2008-04-10

Le virtuel décadent


On n’arrête pas l’innovation. Elle a un tigre dans son moteur. Jacques Païtra, un spécialiste du changement social, qui a été notamment président de l’Université populaire fondée par le philosophe français Michel Onfray en France, affirme certes que : Aujourd’hui, les études le révèlent, la baisse du désir de consommation le confirme, la production d’imaginaire semble en panne dans tous les secteurs de la société. La foi religieuse est en baisse, aucune idéologie politique ne passionne les foules, les grandes marques ont perdu leur pouvoir de fascination. Mais, ajoute-t-il, seules les nouvelles technologies et certaines de leurs applications – comme le téléphone portable, le DVD- paraissent échapper à l’étouffement de l’imaginaire par le raisonnable, le mesurable, le quantifiable.* Il n’est pas sûr qu’il ait raison de façon générale, mais dans le domaine des nouvelles technologies, il est permis de parler de tous les excès et de beaucoup d’illusions. Nous savons déjà que le marché du papier et de l’encre électronique, qui en font vibrer plusieurs, est plus qu’incertain. Celui du livre électronique a déjà fait couleur beaucoup d’encre rouge, jusqu’à ouvrir toutes grandes les vannes d’investissements financiers perdus d’avance. Et nous reparlerons prochainement du dernier-né de ces fiascos prévisibles, le Kindle connecté Internet d’Amazon.com. Et que dire des autres inventions du siècle telles que l’écran d’ordinateur qu’on peut rouler comme une feuille de plastique de la compagnie HP, pour nomades, avec clavier pliable, des lunettes pour regarder la télévision en conduisant…

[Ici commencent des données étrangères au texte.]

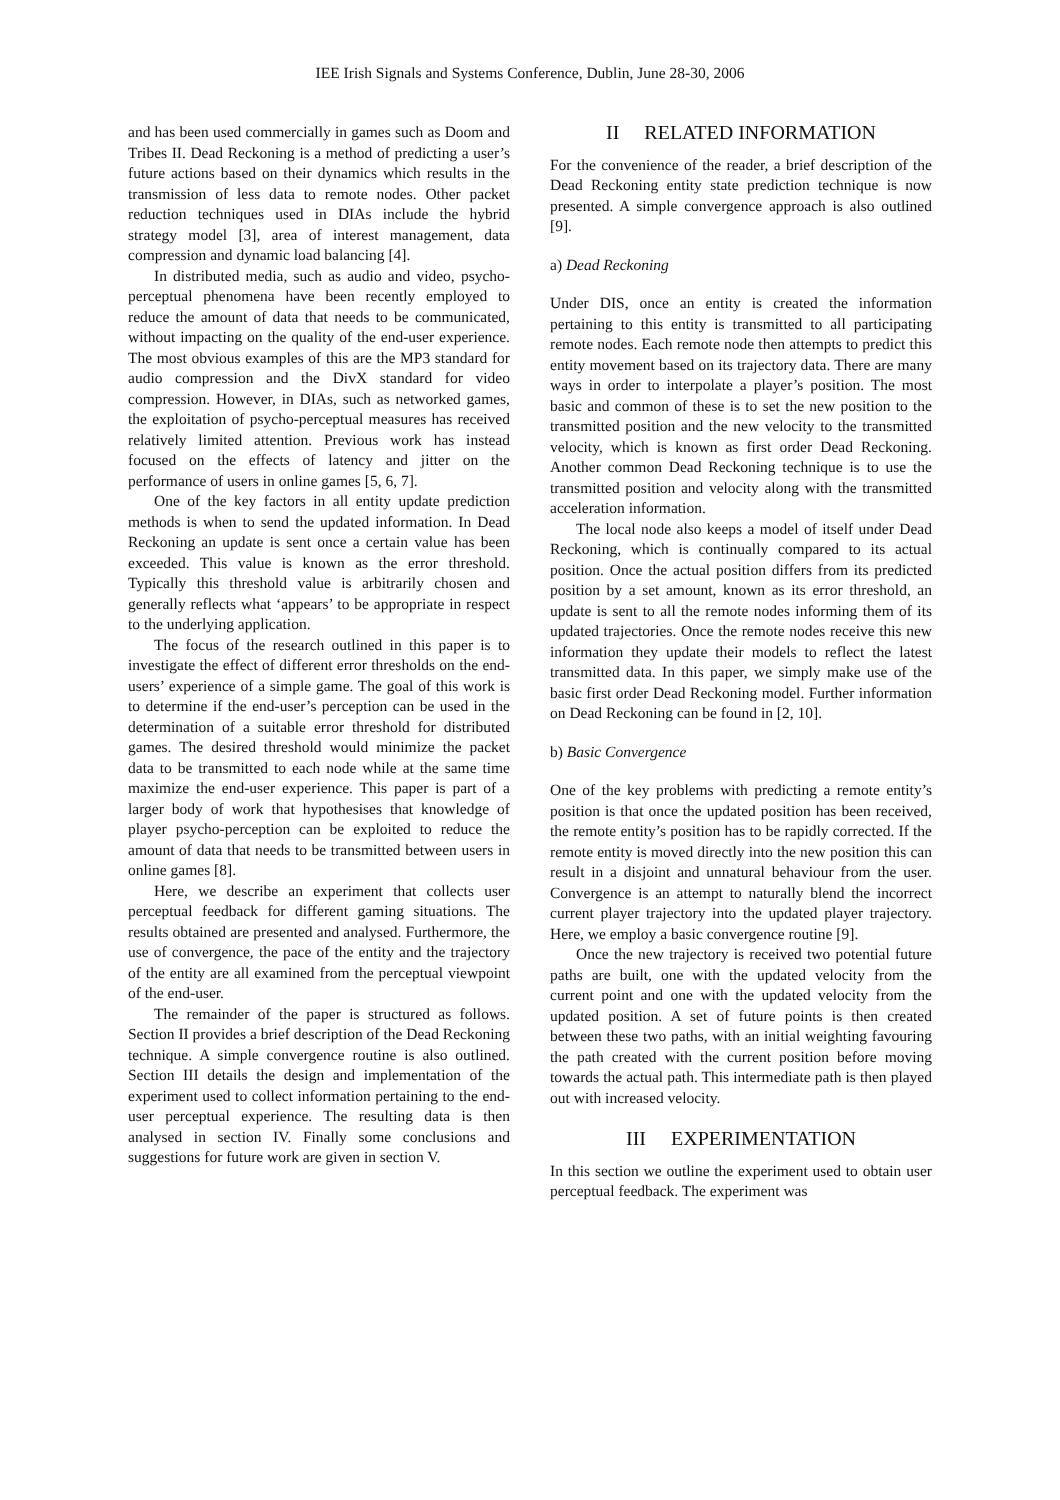IEE Irish Signals and Systems Conference, Dublin, June 28-30, 2006
and has been used commercially in games such as Doom and Tribes II. Dead Reckoning is a method of predicting a user’s future actions based on their dynamics which results in the transmission of less data to remote nodes. Other packet reduction techniques used in DIAs include the hybrid strategy model [3], area of interest management, data compression and dynamic load balancing [4].
In distributed media, such as audio and video, psycho-perceptual phenomena have been recently employed to reduce the amount of data that needs to be communicated, without impacting on the quality of the end-user experience. The most obvious examples of this are the MP3 standard for audio compression and the DivX standard for video compression. However, in DIAs, such as networked games, the exploitation of psycho-perceptual measures has received relatively limited attention. Previous work has instead focused on the effects of latency and jitter on the performance of users in online games [5, 6, 7].
One of the key factors in all entity update prediction methods is when to send the updated information. In Dead Reckoning an update is sent once a certain value has been exceeded. This value is known as the error threshold. Typically this threshold value is arbitrarily chosen and generally reflects what ‘appears’ to be appropriate in respect to the underlying application.
The focus of the research outlined in this paper is to investigate the effect of different error thresholds on the end-users’ experience of a simple game. The goal of this work is to determine if the end-user’s perception can be used in the determination of a suitable error threshold for distributed games. The desired threshold would minimize the packet data to be transmitted to each node while at the same time maximize the end-user experience. This paper is part of a larger body of work that hypothesises that knowledge of player psycho-perception can be exploited to reduce the amount of data that needs to be transmitted between users in online games [8].
Here, we describe an experiment that collects user perceptual feedback for different gaming situations. The results obtained are presented and analysed. Furthermore, the use of convergence, the pace of the entity and the trajectory of the entity are all examined from the perceptual viewpoint of the end-user.
The remainder of the paper is structured as follows. Section II provides a brief description of the Dead Reckoning technique. A simple convergence routine is also outlined. Section III details the design and implementation of the experiment used to collect information pertaining to the end-user perceptual experience. The resulting data is then analysed in section IV. Finally some conclusions and suggestions for future work are given in section V.
II RELATED INFORMATION
For the convenience of the reader, a brief description of the Dead Reckoning entity state prediction technique is now presented. A simple convergence approach is also outlined [9].
a) Dead Reckoning
Under DIS, once an entity is created the information pertaining to this entity is transmitted to all participating remote nodes. Each remote node then attempts to predict this entity movement based on its trajectory data. There are many ways in order to interpolate a player’s position. The most basic and common of these is to set the new position to the transmitted position and the new velocity to the transmitted velocity, which is known as first order Dead Reckoning. Another common Dead Reckoning technique is to use the transmitted position and velocity along with the transmitted acceleration information.
The local node also keeps a model of itself under Dead Reckoning, which is continually compared to its actual position. Once the actual position differs from its predicted position by a set amount, known as its error threshold, an update is sent to all the remote nodes informing them of its updated trajectories. Once the remote nodes receive this new information they update their models to reflect the latest transmitted data. In this paper, we simply make use of the basic first order Dead Reckoning model. Further information on Dead Reckoning can be found in [2, 10].
b) Basic Convergence
One of the key problems with predicting a remote entity’s position is that once the updated position has been received, the remote entity’s position has to be rapidly corrected. If the remote entity is moved directly into the new position this can result in a disjoint and unnatural behaviour from the user. Convergence is an attempt to naturally blend the incorrect current player trajectory into the updated player trajectory. Here, we employ a basic convergence routine [9].
Once the new trajectory is received two potential future paths are built, one with the updated velocity from the current point and one with the updated velocity from the updated position. A set of future points is then created between these two paths, with an initial weighting favouring the path created with the current position before moving towards the actual path. This intermediate path is then played out with increased velocity.
III EXPERIMENTATION
In this section we outline the experiment used to obtain user perceptual feedback. The experiment was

Certes, le téléphone cellulaire bracelet ou la clé USB en pendentif d’oreille peuvent être des bijoux élégants, mais que penser de l’écran d’ordinateur qu’on porte au cou « pour partager les images », ou du life phone de Marcelo Joulia, extraplat, qui s’ouvre comme un couteau suisse, présenté ci-dessus? Créer pour innover, telle est la devise aussi superbe que redondante du designer italien Stefano Marzano! On nous vante des utilités pour le citadin pressé, ou adepte du camping ou des sports extrêmes! Et on fabrique des gadgets extrêmement fragiles, inutiles et coûteux.

Salvador Dali créait des montres molles. Bravo pour le surréalisme et sa charge d’inconscient! Mais dans l’industrie, il ne serait pas inutile de confronter les imaginaires numériques aux usages sociaux. À moins d’avoir beaucoup de temps et d’argent à perdre. Et il semble que ce soit le cas de beaucoup d’innovateurs créateurs qui sont déjà rendus à l’ère du post-virtuel somptuaire. Le décadent virtuel? Il ne manque plus que le web parfumé. Mais si, cela existe déjà! Non, vraiment, notre époque ne manque pas d’imagination.

Hervé Fischer

* On trouvera ces déclarations dans un livre fort intéressant : Fabriquer le futur. L’imaginaire au service de l’innovation, sous la direction de Pierre Musso, Laurent Ponthou et Éric Seuillet, édition Village mondial, Paris, 2005.